■ Directive ■
Would you give the listing again exactly, without its images?

■ Data records ■
Content starts
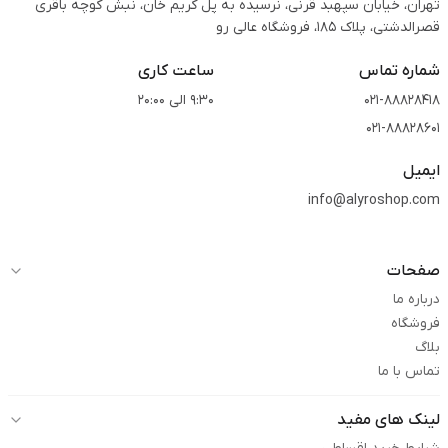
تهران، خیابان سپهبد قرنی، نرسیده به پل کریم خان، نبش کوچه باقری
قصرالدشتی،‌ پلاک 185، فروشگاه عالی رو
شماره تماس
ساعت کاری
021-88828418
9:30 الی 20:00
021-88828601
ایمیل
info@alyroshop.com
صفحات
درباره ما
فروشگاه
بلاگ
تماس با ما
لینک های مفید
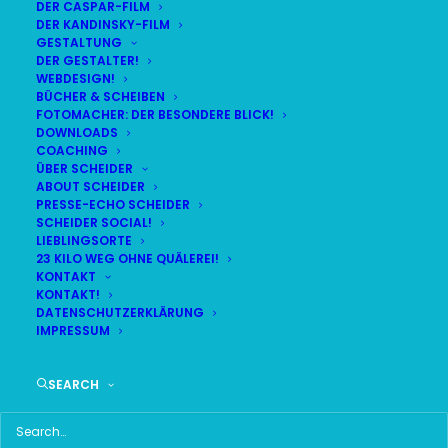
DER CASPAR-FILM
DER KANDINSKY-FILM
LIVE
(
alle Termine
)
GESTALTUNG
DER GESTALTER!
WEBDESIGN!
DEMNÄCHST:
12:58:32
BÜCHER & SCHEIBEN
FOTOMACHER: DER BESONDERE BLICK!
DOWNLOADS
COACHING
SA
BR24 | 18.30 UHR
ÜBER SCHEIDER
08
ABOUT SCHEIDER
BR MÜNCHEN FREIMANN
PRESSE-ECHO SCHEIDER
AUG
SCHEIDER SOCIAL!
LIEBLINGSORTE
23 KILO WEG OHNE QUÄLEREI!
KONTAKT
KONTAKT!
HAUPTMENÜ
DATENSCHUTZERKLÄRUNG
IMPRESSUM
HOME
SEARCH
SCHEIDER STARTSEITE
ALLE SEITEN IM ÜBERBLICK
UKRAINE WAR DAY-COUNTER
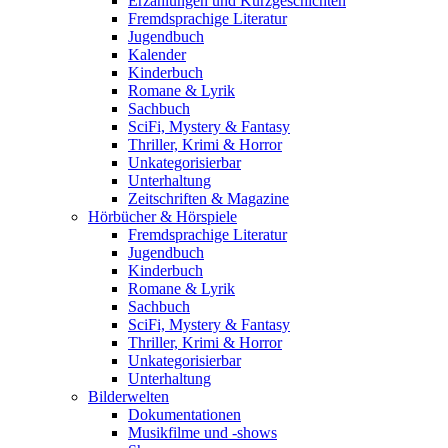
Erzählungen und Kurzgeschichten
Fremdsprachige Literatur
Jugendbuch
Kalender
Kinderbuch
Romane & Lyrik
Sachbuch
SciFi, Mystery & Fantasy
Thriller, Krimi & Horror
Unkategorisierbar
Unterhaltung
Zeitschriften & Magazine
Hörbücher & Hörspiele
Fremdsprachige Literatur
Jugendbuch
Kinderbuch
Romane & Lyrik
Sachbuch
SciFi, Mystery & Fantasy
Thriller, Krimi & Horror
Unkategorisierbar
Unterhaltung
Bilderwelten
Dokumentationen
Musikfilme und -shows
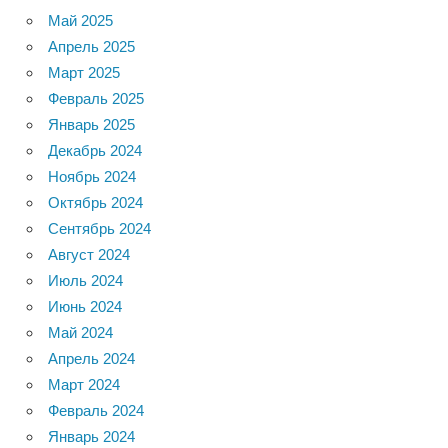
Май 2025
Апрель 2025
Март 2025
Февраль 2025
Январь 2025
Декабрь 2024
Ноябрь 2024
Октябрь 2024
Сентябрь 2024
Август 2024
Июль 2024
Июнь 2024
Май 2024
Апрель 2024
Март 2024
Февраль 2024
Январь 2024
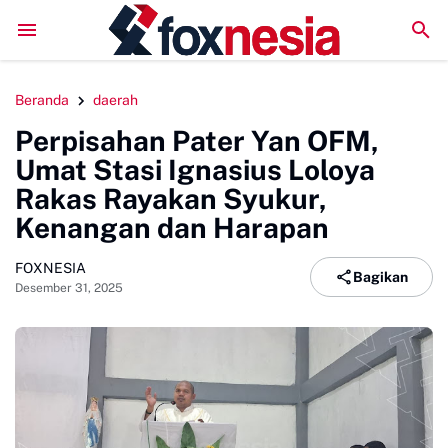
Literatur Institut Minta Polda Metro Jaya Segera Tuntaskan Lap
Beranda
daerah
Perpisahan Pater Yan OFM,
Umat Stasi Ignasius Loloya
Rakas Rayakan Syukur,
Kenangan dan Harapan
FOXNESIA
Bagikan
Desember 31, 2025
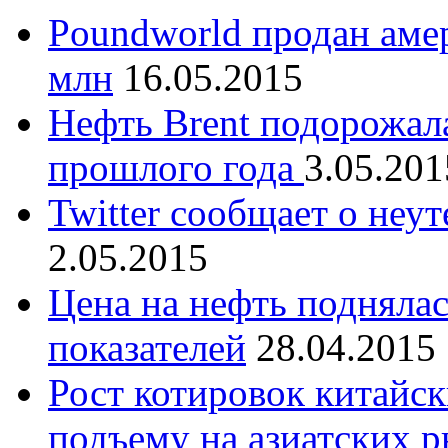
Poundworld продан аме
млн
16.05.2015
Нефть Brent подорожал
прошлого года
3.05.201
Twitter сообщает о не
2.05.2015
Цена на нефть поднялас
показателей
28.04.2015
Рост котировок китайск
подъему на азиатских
Content ends
■ Written response ■
تهران، خیابان سپهبد قرنی، نرسیده به پل کریم خان، نبش کوچه باقری
قصرالدشتی،‌ پلاک 185، فروشگاه عالی رو
شماره تماس
ساعت کاری
021-88828418
9:30 الی 20:00
021-88828601
ایمیل
info@alyroshop.com
صفحات
درباره ما
فروشگاه
بلاگ
تماس با ما
لینک های مفید
DER CASPAR-FILM
DER KANDINSKY-FILM
LIVE
(
alle Termine
)
GESTALTUNG
DER GESTALTER!
WEBDESIGN!
DEMNÄCHST:
12:58:32
BÜCHER & SCHEIBEN
FOTOMACHER: DER BESONDERE BLICK!
DOWNLOADS
COACHING
SA
BR24 | 18.30 UHR
ÜBER SCHEIDER
08
ABOUT SCHEIDER
BR MÜNCHEN FREIMANN
PRESSE-ECHO SCHEIDER
AUG
SCHEIDER SOCIAL!
LIEBLINGSORTE
23 KILO WEG OHNE QUÄLEREI!
KONTAKT
KONTAKT!
HAUPTMENÜ
DATENSCHUTZERKLÄRUNG
IMPRESSUM
HOME
SEARCH
SCHEIDER STARTSEITE
ALLE SEITEN IM ÜBERBLICK
UKRAINE WAR DAY-COUNTER
Erzählungen und Kurzgeschichten
Fremdsprachige Literatur
Jugendbuch
Kalender
Kinderbuch
Romane & Lyrik
Sachbuch
SciFi, Mystery & Fantasy
Thriller, Krimi & Horror
Unkategorisierbar
Unterhaltung
Zeitschriften & Magazine
Hörbücher & Hörspiele
Fremdsprachige Literatur
Jugendbuch
Kinderbuch
Romane & Lyrik
Sachbuch
SciFi, Mystery & Fantasy
Thriller, Krimi & Horror
Unkategorisierbar
Unterhaltung
Bilderwelten
Dokumentationen
Musikfilme und -shows
Май 2025
Апрель 2025
Март 2025
Февраль 2025
Январь 2025
Декабрь 2024
Ноябрь 2024
Октябрь 2024
Сентябрь 2024
Август 2024
Июль 2024
Июнь 2024
Май 2024
Апрель 2024
Март 2024
Февраль 2024
Январь 2024
Literatur Institut Minta Polda Metro Jaya Segera Tuntaskan Lap
Beranda
daerah
Perpisahan Pater Yan OFM,
Umat Stasi Ignasius Loloya
Rakas Rayakan Syukur,
Kenangan dan Harapan
FOXNESIA
Bagikan
Desember 31, 2025
Poundworld продан аме
млн
16.05.2015
Нефть Brent подорожал
прошлого года
3.05.201
Twitter сообщает о не
2.05.2015
Цена на нефть поднялас
показателей
28.04.2015
Рост котировок китайск
подъему на азиатских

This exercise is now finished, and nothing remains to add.